— start of Quoted text —
Fedora digital objects may be related to other Fedora objects in several ways: "for example a Fedora object may represent a collection and other objects that are members of that collection. Also, it may be the case that one object is considered a part of another object, a derivation of another object, a description of another object, or even equivalent to another object. Object-to-Object relationship metadata is a way of asserting these various kinds of relationships for Fedora objects. A default set of common relationships is defined in the Fedora relationship ontology [fedora-relsext-ontology.rdfs], although other community or user-defined relationships may also be asserted. Fedora object-to-object relationship metadata is the basis for enabling advanced access and management functionality driven from metadata that is managed within the repository. Example uses of relationship metadata include: (1) organizing objects into collections to support management, OAI harvesting, and user search/browse; (2) defining bibliographic relationships among objects such as those defined in the IFLA Study Group FRBR; (3) defining semantic relationships among resources to record how objects relate to some external taxonomy or set of standards; (4) modeling a network overlay where resources are linked together based on contextual information; (5) encoding natural hierarchies of objects; (6) make cross-collection linkages among objects, for example, to show that a particular document in one collection can also be considered part another collection."

The Fedora Repository System is free open-source software distributed under the Mozilla Public License Version 1.1. It requires the Sun Java Software Development Kit, version 1.4 or higher.

Trademark Note: there is also a Fedora Project of Red Hat, Inc.

About Fedora Object XML (FOXML)

FOXML is "a simple XML format that directly expresses the Fedora digital object model. At the highest level, the FOXML XML schema defines elements that correspond directly to the fundamental Fedora digital object components. As of Fedora 2.0, digital objects will be stored internally in a Fedora repository in the FOXML format. In addition, FOXML can be used for ingesting and exporting objects to/from Fedora repositories. The Fedora extension of METS continues to be supported as an ingest and export format. In upcoming releases, Fedora will also support other formats for ingest and export such as METS 1.4 and MPEG21/DIDL.

The introduction of FOXML was motivated by several requirements: (1) simplicity, (2) optimization and performance, and (3) flexibility in evolving Fedora. Regarding simplicity, user feedback called for a conceptually easy mapping of the Fedora concepts to an XML format. Users wanted an obvious sense of how to create Fedora ingest files, especially those who are not familiar with formats such as METS and MPEG21/DIDL.
— end of Quoted text —
• [Task to complete] Please repeat everything in the Fedora text from "The Fedora Repository" down to "Object XML (FOXML)", word for word. The items after the Fedora text aren't needed.
— start of Dataset content —
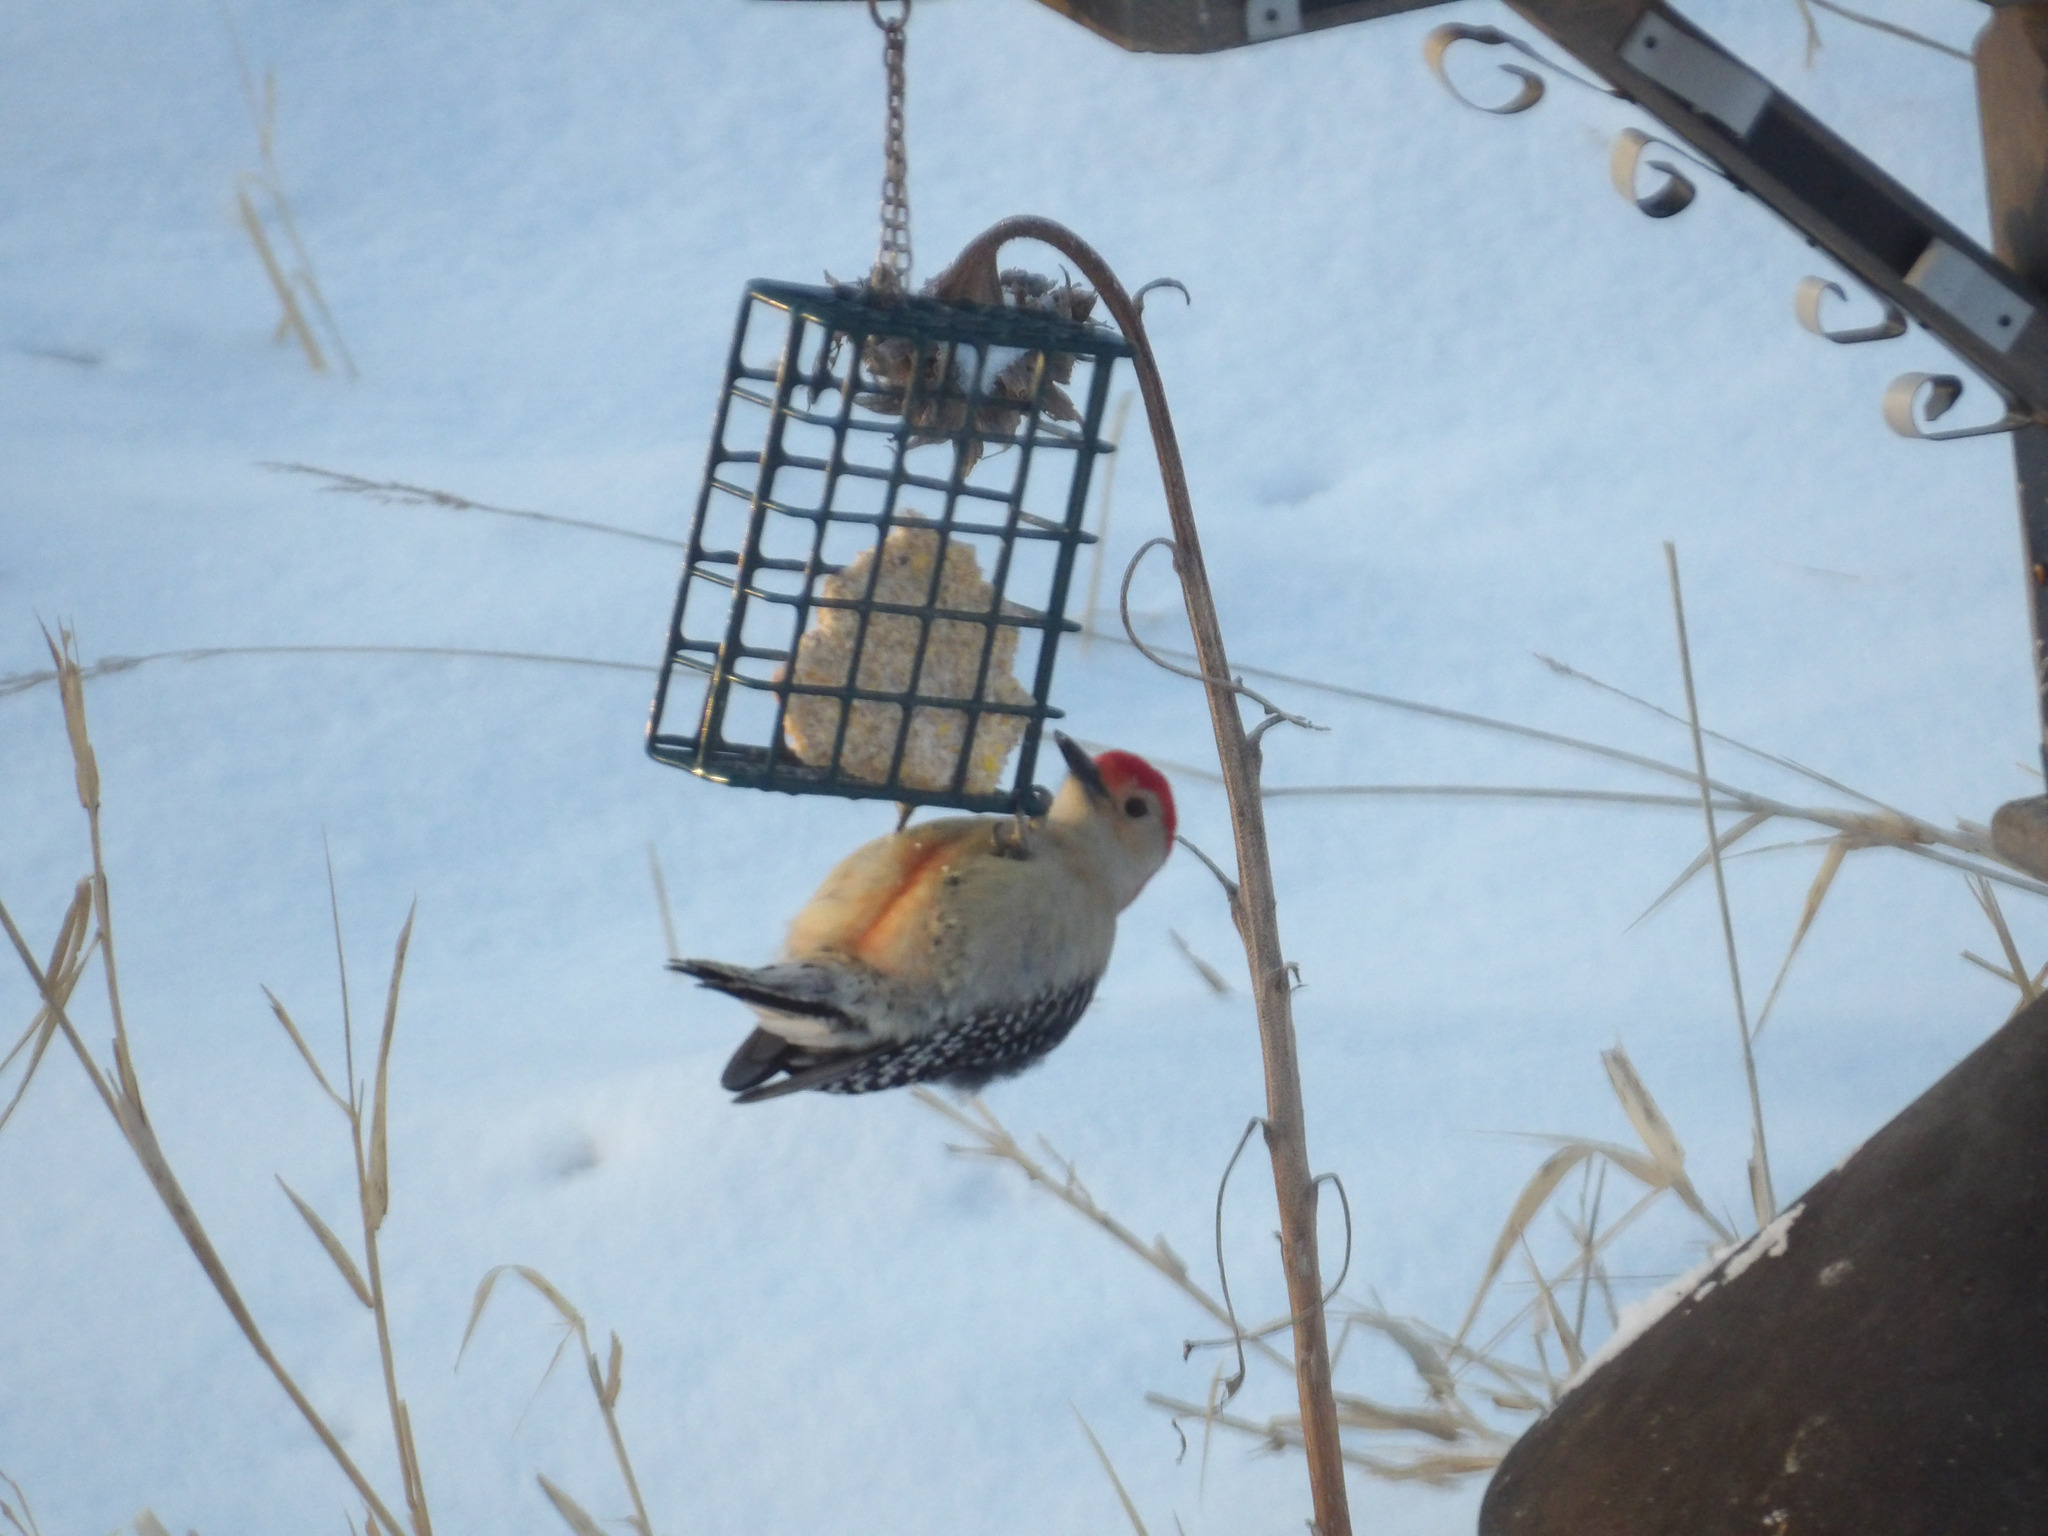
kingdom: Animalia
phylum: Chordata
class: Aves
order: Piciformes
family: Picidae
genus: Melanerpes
— end of Dataset content —
— start of Dataset content —
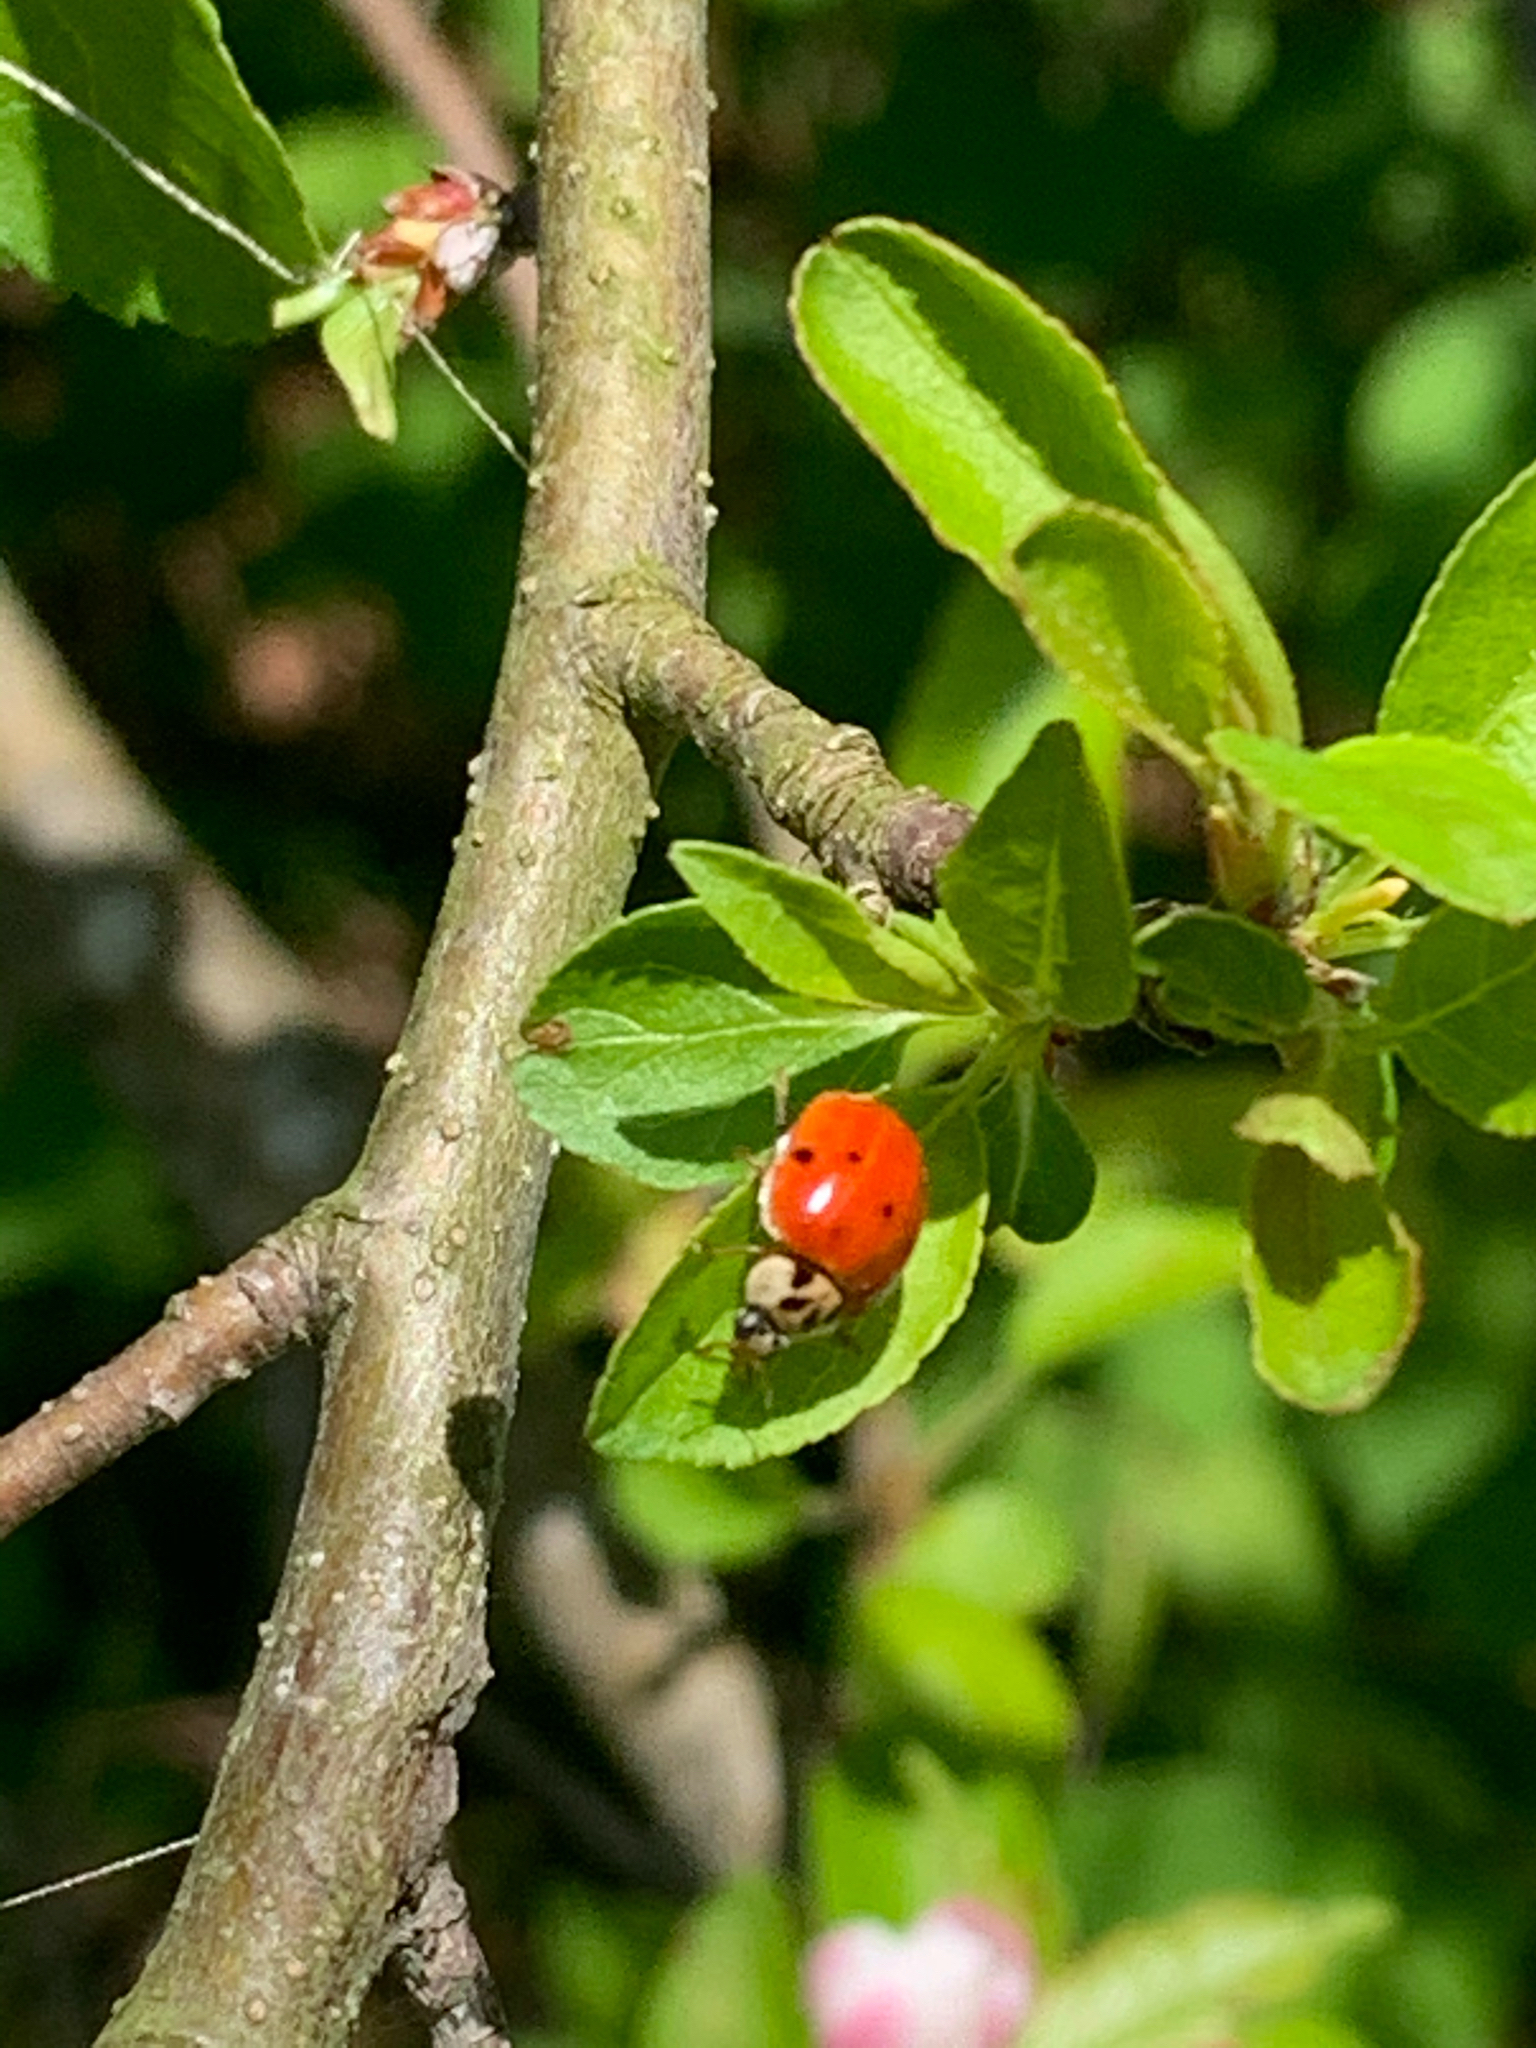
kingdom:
— end of Dataset content —
• [Exercise response]
The Fedora Repository System is free open-source software distributed under the Mozilla Public License Version 1.1. It requires the Sun Java Software Development Kit, version 1.4 or higher.

Trademark Note: there is also a Fedora Project of Red Hat, Inc.

About Fedora Object XML (FOXML)